Exploration Based Conservation: Developing Capacity from Deep Coral Reefs
Posted by Sonia Rowley | Hawaii, United States
Tropical coral reefs throughout the Indo-Pacific are central to marine biodiversity, yet resource management strategies developed by Pacific Island cultures over hundreds of generations face significant challenges in the modern world. Ocean temperatures have fluctuated over the millennia, a single stressor that reefs may well have the capacity to recover from in our current climate, but the addition of multiple stressors such as eutrophication, and international fishing exploitation exacerbate coral reef resilience.
Explore & Discover
Deep-reef exploration at Pohnpei and its neighbouring atolls has revealed annual temperature anomalies across 0-150 m/500 ft depth.
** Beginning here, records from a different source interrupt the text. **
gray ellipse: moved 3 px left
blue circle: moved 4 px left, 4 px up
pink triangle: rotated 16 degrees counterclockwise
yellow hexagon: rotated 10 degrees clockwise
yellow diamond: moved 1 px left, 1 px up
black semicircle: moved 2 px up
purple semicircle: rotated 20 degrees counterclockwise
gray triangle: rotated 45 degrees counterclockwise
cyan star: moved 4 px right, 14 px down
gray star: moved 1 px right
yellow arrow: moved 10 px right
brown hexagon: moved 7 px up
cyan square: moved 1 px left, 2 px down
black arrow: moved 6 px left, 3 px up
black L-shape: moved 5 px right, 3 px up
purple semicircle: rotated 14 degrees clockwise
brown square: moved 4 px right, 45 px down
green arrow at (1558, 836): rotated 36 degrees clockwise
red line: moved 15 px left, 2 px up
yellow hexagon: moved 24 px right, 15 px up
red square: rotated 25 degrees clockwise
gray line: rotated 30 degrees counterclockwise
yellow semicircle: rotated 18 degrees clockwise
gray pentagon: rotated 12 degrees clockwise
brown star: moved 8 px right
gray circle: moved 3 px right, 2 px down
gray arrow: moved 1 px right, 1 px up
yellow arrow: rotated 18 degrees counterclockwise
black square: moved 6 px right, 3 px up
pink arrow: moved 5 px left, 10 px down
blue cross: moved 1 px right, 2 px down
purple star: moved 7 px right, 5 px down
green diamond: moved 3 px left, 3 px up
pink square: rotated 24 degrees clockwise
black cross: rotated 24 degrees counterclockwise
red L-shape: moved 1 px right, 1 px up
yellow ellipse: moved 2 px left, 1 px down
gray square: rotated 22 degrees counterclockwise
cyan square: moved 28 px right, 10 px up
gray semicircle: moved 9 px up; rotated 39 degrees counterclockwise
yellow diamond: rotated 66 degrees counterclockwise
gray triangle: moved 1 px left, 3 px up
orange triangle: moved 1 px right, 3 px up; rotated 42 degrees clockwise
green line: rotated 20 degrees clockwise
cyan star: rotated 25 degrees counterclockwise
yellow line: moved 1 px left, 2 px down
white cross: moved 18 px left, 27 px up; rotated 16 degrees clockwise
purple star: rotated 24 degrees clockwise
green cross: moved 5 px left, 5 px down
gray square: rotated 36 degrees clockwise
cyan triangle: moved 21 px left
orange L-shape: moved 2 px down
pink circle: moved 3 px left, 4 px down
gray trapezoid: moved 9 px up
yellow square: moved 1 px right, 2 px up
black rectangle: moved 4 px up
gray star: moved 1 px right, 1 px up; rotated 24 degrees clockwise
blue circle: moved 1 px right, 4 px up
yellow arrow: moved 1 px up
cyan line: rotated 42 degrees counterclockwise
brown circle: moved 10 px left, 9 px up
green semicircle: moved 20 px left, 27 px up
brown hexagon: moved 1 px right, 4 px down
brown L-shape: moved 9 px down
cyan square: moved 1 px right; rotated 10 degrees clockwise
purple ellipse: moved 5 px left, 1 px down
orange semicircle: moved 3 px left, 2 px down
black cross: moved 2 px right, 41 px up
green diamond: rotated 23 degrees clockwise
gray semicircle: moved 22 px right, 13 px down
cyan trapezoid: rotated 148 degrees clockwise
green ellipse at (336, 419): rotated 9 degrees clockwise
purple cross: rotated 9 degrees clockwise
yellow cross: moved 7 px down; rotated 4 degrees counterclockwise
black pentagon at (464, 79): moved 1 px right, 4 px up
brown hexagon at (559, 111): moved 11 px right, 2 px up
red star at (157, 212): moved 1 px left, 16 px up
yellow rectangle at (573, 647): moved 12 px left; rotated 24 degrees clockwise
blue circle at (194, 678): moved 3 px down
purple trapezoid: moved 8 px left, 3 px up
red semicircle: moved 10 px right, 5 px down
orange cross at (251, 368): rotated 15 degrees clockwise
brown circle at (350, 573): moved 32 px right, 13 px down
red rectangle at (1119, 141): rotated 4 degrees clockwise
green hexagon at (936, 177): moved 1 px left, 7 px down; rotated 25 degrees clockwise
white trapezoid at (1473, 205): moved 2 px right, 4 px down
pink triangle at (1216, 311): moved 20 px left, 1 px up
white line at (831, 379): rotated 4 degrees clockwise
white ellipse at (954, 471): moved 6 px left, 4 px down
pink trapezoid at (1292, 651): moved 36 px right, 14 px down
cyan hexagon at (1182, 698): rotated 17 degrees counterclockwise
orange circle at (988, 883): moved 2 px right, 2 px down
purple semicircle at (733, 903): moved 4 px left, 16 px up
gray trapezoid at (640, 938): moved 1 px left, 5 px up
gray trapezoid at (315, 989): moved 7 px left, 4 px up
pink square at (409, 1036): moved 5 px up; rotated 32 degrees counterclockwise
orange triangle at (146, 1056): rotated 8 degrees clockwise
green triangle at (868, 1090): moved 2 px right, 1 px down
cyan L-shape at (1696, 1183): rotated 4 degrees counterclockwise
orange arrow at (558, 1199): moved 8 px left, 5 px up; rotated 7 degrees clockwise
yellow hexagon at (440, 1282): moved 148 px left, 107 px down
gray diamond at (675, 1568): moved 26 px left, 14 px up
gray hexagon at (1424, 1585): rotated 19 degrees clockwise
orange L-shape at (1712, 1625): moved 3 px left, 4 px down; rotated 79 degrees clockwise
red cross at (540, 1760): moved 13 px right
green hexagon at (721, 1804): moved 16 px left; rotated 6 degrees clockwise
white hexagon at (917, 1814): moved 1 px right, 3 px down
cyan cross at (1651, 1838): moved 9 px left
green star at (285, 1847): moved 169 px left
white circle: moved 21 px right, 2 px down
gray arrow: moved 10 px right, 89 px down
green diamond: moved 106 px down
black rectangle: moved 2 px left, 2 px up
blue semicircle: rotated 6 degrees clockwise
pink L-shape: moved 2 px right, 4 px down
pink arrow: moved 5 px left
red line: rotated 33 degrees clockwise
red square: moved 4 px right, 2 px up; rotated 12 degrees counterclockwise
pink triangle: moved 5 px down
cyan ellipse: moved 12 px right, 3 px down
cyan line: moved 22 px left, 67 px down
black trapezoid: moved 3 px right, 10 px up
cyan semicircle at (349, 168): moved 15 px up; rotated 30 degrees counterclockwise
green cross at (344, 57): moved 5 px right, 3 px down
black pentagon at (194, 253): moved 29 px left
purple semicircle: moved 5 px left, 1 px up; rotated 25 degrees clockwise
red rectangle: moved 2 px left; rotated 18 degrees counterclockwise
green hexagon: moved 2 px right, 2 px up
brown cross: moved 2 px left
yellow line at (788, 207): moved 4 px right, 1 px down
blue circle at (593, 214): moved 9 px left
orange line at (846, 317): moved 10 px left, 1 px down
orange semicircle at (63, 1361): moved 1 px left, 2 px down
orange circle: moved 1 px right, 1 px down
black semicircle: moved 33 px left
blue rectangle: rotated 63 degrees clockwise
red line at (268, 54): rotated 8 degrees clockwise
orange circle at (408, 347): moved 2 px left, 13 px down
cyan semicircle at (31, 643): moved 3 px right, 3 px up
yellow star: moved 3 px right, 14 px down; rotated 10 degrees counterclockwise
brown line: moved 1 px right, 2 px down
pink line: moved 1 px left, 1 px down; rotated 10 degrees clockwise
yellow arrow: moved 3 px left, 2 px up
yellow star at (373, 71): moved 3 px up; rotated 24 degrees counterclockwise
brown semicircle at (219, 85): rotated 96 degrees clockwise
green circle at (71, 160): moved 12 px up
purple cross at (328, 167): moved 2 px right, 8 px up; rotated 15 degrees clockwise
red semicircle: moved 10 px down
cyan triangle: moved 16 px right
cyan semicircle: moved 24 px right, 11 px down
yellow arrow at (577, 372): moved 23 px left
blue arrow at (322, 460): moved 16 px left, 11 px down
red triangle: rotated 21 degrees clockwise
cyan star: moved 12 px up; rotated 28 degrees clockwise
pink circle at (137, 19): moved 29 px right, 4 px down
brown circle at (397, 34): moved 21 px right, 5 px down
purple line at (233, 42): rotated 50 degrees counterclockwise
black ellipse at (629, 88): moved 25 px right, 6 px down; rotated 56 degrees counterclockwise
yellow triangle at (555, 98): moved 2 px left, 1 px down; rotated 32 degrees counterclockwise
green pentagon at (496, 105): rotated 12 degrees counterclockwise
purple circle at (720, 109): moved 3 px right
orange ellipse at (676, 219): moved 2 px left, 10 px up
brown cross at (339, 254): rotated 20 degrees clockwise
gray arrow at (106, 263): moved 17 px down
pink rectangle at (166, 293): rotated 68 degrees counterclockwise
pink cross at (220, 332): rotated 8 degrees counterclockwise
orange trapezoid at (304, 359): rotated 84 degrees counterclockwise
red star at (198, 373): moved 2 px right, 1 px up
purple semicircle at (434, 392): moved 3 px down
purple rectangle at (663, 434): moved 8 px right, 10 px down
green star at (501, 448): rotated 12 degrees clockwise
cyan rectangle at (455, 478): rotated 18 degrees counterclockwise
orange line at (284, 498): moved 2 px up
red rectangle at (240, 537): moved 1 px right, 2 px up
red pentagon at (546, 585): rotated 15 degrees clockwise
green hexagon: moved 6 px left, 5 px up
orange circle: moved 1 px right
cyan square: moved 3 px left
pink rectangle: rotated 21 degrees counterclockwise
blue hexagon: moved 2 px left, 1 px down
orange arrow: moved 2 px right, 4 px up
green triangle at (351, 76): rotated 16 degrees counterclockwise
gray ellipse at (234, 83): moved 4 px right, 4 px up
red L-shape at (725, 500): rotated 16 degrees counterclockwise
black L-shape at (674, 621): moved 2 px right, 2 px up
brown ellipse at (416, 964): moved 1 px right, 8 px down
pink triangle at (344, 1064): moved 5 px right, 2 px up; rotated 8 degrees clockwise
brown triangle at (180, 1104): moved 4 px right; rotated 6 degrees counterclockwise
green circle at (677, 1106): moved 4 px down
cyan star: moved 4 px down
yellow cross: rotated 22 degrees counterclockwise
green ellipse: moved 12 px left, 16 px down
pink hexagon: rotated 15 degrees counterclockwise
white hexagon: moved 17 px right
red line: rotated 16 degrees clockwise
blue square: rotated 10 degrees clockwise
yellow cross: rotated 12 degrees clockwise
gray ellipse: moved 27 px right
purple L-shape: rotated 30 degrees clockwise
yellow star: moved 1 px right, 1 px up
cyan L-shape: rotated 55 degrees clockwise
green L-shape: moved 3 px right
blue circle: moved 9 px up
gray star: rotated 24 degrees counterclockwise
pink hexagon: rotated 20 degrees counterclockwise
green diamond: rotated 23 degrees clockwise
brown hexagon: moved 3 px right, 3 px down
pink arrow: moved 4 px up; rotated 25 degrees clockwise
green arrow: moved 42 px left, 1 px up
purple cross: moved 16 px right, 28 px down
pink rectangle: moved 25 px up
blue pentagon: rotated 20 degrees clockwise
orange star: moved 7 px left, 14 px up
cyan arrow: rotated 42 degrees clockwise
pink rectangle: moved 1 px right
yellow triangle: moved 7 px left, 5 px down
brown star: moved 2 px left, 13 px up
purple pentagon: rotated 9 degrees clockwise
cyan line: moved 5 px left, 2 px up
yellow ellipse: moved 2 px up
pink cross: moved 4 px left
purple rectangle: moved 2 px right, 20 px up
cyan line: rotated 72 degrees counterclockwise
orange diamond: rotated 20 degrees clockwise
These appear to have resulted in extensive algal smothering down to 60 m/200 ft on Pohnpei reefs, whereas neighbouring atolls that lack multiple stressors seemed unaffected.
Share to Protect
Through sharing our data and imagery with local communities and governing bodies, we have helped to select and protect deep reefs with the greatest biodiversity and abundance of fishes and invertebrates from local and international exploitation – which are increasing at an alarming rate - and consequently the adjacent shallow reefs will be better protected.
Capacity Model
We have demonstrated a ‘Proof of Concept’ of a simple model to reduce multiple stressors on reefs through increasing community awareness and value, which can be developed and applied throughout the Pacific Island nations and other tropical regions. Exploration and research of deep-reef ecosystems on oceanic islands and atolls not only reveals species and ecological patterns new to science, but also shapes priority conservation management decisions, leading to an exploratory-based conservation model: to discover, share, protect, and leverage a natural capacity, the raw material of which already exists.